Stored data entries
Start of Block

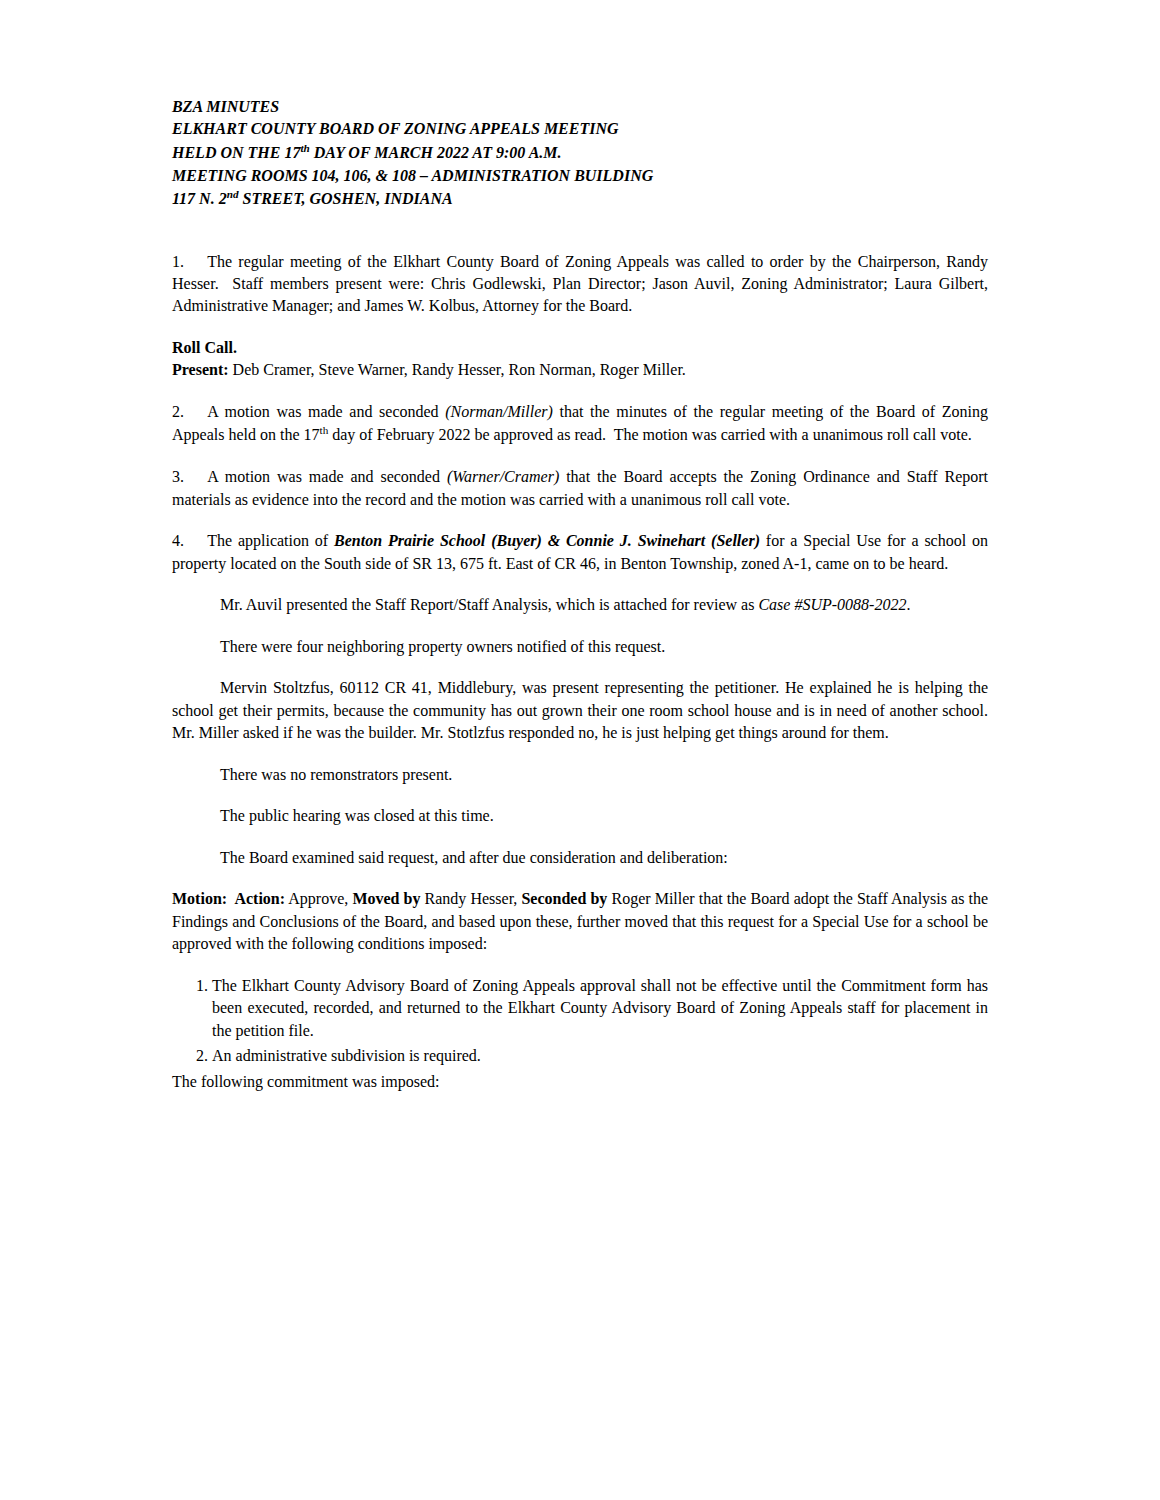BZA MINUTES
ELKHART COUNTY BOARD OF ZONING APPEALS MEETING
HELD ON THE 17th DAY OF MARCH 2022 AT 9:00 A.M.
MEETING ROOMS 104, 106, & 108 – ADMINISTRATION BUILDING
117 N. 2nd STREET, GOSHEN, INDIANA
1. The regular meeting of the Elkhart County Board of Zoning Appeals was called to order by the Chairperson, Randy Hesser. Staff members present were: Chris Godlewski, Plan Director; Jason Auvil, Zoning Administrator; Laura Gilbert, Administrative Manager; and James W. Kolbus, Attorney for the Board.
Roll Call.
Present: Deb Cramer, Steve Warner, Randy Hesser, Ron Norman, Roger Miller.
2. A motion was made and seconded (Norman/Miller) that the minutes of the regular meeting of the Board of Zoning Appeals held on the 17th day of February 2022 be approved as read. The motion was carried with a unanimous roll call vote.
3. A motion was made and seconded (Warner/Cramer) that the Board accepts the Zoning Ordinance and Staff Report materials as evidence into the record and the motion was carried with a unanimous roll call vote.
4. The application of Benton Prairie School (Buyer) & Connie J. Swinehart (Seller) for a Special Use for a school on property located on the South side of SR 13, 675 ft. East of CR 46, in Benton Township, zoned A-1, came on to be heard.
Mr. Auvil presented the Staff Report/Staff Analysis, which is attached for review as Case #SUP-0088-2022.
There were four neighboring property owners notified of this request.
Mervin Stoltzfus, 60112 CR 41, Middlebury, was present representing the petitioner. He explained he is helping the school get their permits, because the community has out grown their one room school house and is in need of another school. Mr. Miller asked if he was the builder. Mr. Stotlzfus responded no, he is just helping get things around for them.
There was no remonstrators present.
The public hearing was closed at this time.
The Board examined said request, and after due consideration and deliberation:
Motion: Action: Approve, Moved by Randy Hesser, Seconded by Roger Miller that the Board adopt the Staff Analysis as the Findings and Conclusions of the Board, and based upon these, further moved that this request for a Special Use for a school be approved with the following conditions imposed:
The Elkhart County Advisory Board of Zoning Appeals approval shall not be effective until the Commitment form has been executed, recorded, and returned to the Elkhart County Advisory Board of Zoning Appeals staff for placement in the petition file.
An administrative subdivision is required.
The following commitment was imposed:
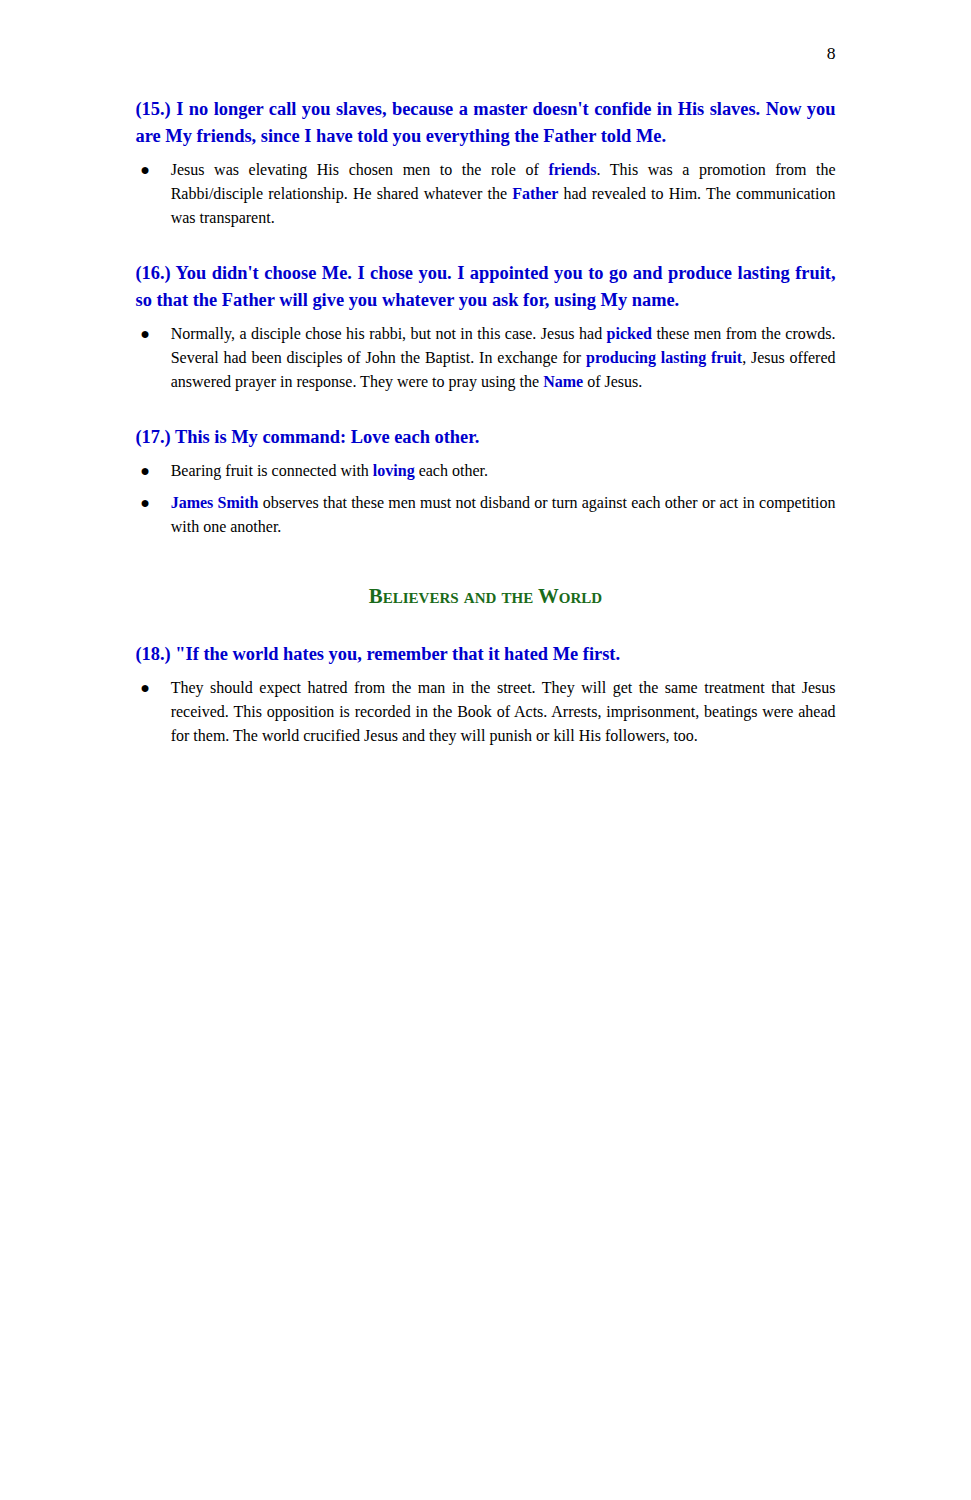8
(15.) I no longer call you slaves, because a master doesn't confide in His slaves. Now you are My friends, since I have told you everything the Father told Me.
Jesus was elevating His chosen men to the role of friends. This was a promotion from the Rabbi/disciple relationship. He shared whatever the Father had revealed to Him. The communication was transparent.
(16.) You didn't choose Me. I chose you. I appointed you to go and produce lasting fruit, so that the Father will give you whatever you ask for, using My name.
Normally, a disciple chose his rabbi, but not in this case. Jesus had picked these men from the crowds. Several had been disciples of John the Baptist. In exchange for producing lasting fruit, Jesus offered answered prayer in response. They were to pray using the Name of Jesus.
(17.) This is My command: Love each other.
Bearing fruit is connected with loving each other.
James Smith observes that these men must not disband or turn against each other or act in competition with one another.
Believers and the World
(18.) "If the world hates you, remember that it hated Me first.
They should expect hatred from the man in the street. They will get the same treatment that Jesus received. This opposition is recorded in the Book of Acts. Arrests, imprisonment, beatings were ahead for them. The world crucified Jesus and they will punish or kill His followers, too.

End of Block

_ASSIGNMENT_
Of the lines above, extract only those from the line with "Present: Deb Cramer, Steve" to the line with "3. A motion", both included, exactly as written.

_RESULT BELOW_
Present: Deb Cramer, Steve Warner, Randy Hesser, Ron Norman, Roger Miller.
2. A motion was made and seconded (Norman/Miller) that the minutes of the regular meeting of the Board of Zoning Appeals held on the 17th day of February 2022 be approved as read. The motion was carried with a unanimous roll call vote.
3. A motion was made and seconded (Warner/Cramer) that the Board accepts the Zoning Ordinance and Staff Report materials as evidence into the record and the motion was carried with a unanimous roll call vote.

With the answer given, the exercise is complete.